How is pdumper involved here?

> > So this alignment requirement is only due to pthreads being used?
> 
> I'm not sure what you're asking. Obviously there are systems on which
> unaligned accesses will fault or be very slow indeed, so we need to
> make sure, say, pure space allocations are aligned somehow.
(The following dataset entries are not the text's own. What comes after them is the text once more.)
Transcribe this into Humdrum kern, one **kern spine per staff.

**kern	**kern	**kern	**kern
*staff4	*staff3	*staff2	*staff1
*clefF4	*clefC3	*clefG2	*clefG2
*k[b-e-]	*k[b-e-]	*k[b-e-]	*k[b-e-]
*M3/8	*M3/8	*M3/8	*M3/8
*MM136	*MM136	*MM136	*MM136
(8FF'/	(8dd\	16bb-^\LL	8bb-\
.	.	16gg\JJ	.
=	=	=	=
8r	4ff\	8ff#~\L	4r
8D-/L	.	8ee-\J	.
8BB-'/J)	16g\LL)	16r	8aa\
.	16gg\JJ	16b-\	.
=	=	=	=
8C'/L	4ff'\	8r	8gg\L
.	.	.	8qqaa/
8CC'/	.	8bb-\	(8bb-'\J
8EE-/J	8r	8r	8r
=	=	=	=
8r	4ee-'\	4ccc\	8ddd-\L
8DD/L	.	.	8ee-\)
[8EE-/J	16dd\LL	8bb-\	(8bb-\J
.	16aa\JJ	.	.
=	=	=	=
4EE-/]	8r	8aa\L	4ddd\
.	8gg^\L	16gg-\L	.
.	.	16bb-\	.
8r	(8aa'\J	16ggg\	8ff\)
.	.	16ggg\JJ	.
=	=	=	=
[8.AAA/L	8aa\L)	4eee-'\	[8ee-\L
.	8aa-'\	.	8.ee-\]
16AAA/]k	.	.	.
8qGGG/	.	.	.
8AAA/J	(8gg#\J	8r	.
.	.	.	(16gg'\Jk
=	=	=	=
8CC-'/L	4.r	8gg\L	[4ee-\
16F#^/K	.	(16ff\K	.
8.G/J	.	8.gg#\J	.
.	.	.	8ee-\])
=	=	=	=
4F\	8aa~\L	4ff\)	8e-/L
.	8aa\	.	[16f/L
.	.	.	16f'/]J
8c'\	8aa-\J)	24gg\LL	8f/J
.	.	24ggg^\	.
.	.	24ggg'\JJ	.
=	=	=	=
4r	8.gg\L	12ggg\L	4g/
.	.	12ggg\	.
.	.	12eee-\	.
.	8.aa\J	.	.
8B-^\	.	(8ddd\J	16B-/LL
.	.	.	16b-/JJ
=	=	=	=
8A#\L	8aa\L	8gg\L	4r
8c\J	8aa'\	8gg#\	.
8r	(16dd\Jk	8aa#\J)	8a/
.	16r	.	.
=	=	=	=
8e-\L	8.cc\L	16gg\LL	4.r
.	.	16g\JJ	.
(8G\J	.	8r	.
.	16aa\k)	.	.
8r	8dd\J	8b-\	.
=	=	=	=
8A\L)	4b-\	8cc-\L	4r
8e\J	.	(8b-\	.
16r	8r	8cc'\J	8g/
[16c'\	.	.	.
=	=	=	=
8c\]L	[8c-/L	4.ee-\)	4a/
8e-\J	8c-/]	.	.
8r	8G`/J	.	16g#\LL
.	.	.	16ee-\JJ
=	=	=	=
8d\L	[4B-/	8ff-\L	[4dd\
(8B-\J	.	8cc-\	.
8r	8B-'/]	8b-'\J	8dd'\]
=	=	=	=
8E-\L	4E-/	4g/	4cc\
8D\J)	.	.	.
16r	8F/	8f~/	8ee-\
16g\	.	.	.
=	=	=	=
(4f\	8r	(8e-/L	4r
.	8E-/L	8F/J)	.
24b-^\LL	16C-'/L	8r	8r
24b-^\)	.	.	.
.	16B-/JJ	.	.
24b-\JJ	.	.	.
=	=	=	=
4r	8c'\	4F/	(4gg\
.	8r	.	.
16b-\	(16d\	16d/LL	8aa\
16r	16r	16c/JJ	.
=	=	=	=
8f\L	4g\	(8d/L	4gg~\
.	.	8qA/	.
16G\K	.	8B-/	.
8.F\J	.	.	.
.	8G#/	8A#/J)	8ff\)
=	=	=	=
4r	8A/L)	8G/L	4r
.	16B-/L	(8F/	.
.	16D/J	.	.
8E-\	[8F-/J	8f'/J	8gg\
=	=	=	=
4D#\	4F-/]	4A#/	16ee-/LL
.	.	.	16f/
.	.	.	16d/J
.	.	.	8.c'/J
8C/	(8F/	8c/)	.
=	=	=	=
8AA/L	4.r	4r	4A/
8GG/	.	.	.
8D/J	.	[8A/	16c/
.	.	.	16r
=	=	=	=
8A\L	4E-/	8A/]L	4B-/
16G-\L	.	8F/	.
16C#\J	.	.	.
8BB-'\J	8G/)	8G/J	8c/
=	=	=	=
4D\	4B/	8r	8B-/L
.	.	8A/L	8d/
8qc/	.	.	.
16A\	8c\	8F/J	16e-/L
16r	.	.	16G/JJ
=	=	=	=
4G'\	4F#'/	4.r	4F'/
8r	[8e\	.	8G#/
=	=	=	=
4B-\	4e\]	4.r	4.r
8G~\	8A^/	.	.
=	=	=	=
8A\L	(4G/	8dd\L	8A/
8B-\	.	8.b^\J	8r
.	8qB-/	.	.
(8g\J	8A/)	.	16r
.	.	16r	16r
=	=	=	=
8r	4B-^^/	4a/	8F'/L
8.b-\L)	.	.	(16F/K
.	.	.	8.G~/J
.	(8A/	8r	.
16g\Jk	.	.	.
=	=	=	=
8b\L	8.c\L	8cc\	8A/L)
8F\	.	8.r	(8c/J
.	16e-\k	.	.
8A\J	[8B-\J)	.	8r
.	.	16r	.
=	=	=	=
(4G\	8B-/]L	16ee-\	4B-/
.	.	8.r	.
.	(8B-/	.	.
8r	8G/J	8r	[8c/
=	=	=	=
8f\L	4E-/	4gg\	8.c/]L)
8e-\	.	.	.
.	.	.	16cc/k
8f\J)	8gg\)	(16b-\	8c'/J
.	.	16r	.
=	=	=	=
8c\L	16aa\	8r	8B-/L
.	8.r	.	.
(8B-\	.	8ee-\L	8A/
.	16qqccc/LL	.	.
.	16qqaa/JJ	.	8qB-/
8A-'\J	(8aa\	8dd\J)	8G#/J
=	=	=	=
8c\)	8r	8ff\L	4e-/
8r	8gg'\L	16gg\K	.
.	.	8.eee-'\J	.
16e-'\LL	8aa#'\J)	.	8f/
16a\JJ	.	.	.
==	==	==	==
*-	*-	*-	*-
That
> requires a LISP_ALIGNMENT of 8. Everything beyond that is only for
> performance, pthreads, and SIMD types.

If the system guarantees 4-byte alignment from malloc (and/or a
similar alignment of the runtime C stack), then using that doesn't
trigger problems related to unaligned accesses, right?  So let me
rephrase: why isn't 4-byte alignment "good enough" for us on systems
where malloc and the runtime stack are guaranteed to be thus aligned?

> > If
> > the two 32-bit parts of the object are non-contiguous, will we be able
> > to recognize such an object, and will we be able to mark it correctly,
> > and if so, how?  IOW, don't we need the upper 32-bit (which encodes
> > the object type) for the purposes of marking it?
> 
> For everything but symbols, we don't, mark_maybe_pointer called on the
> low 32 bits suffices. For symbols, mark_maybe_pointer needs to be
> changed to also check the pointer at <low 32-bit word> + &lispsym.

Right, that's what I thought.  So this issue also has to be fixed on
emacs-27 in order for us to provide a stable Emacs 27.